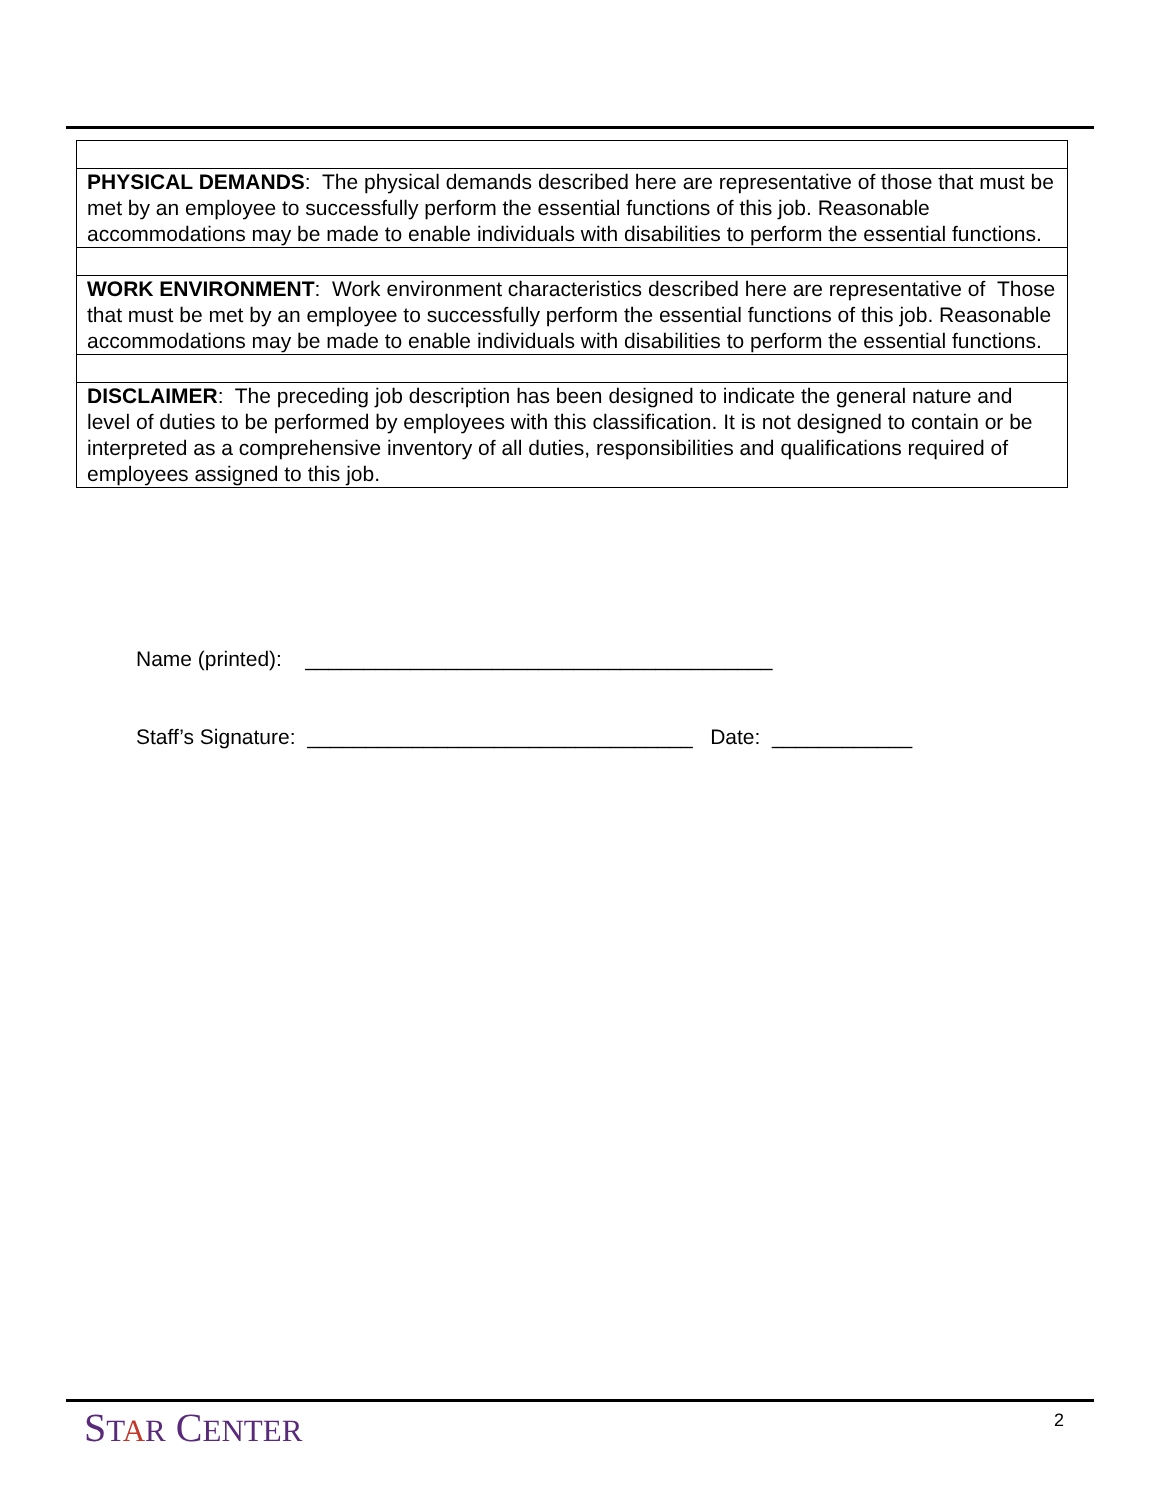| PHYSICAL DEMANDS : The physical demands described here are representative of those that must be met by an employee to successfully perform the essential functions of this job. Reasonable accommodations may be made to enable individuals with disabilities to perform the essential functions. |
| WORK ENVIRONMENT : Work environment characteristics described here are representative of Those that must be met by an employee to successfully perform the essential functions of this job. Reasonable accommodations may be made to enable individuals with disabilities to perform the essential functions. |
| DISCLAIMER : The preceding job description has been designed to indicate the general nature and level of duties to be performed by employees with this classification. It is not designed to contain or be interpreted as a comprehensive inventory of all duties, responsibilities and qualifications required of employees assigned to this job. |
Name (printed): ________________________________________
Staff’s Signature: _________________________________ Date: ____________
STAR CENTER 2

--

» **Try it**:
Which lines run from the one containing "this job. |" to the end of the data? Output them exactly, with nothing added.

» **Result below**:
| DISCLAIMER : The preceding job description has been designed to indicate the general nature and level of duties to be performed by employees with this classification. It is not designed to contain or be interpreted as a comprehensive inventory of all duties, responsibilities and qualifications required of employees assigned to this job. |
Name (printed): ________________________________________
Staff’s Signature: _________________________________ Date: ____________
STAR CENTER 2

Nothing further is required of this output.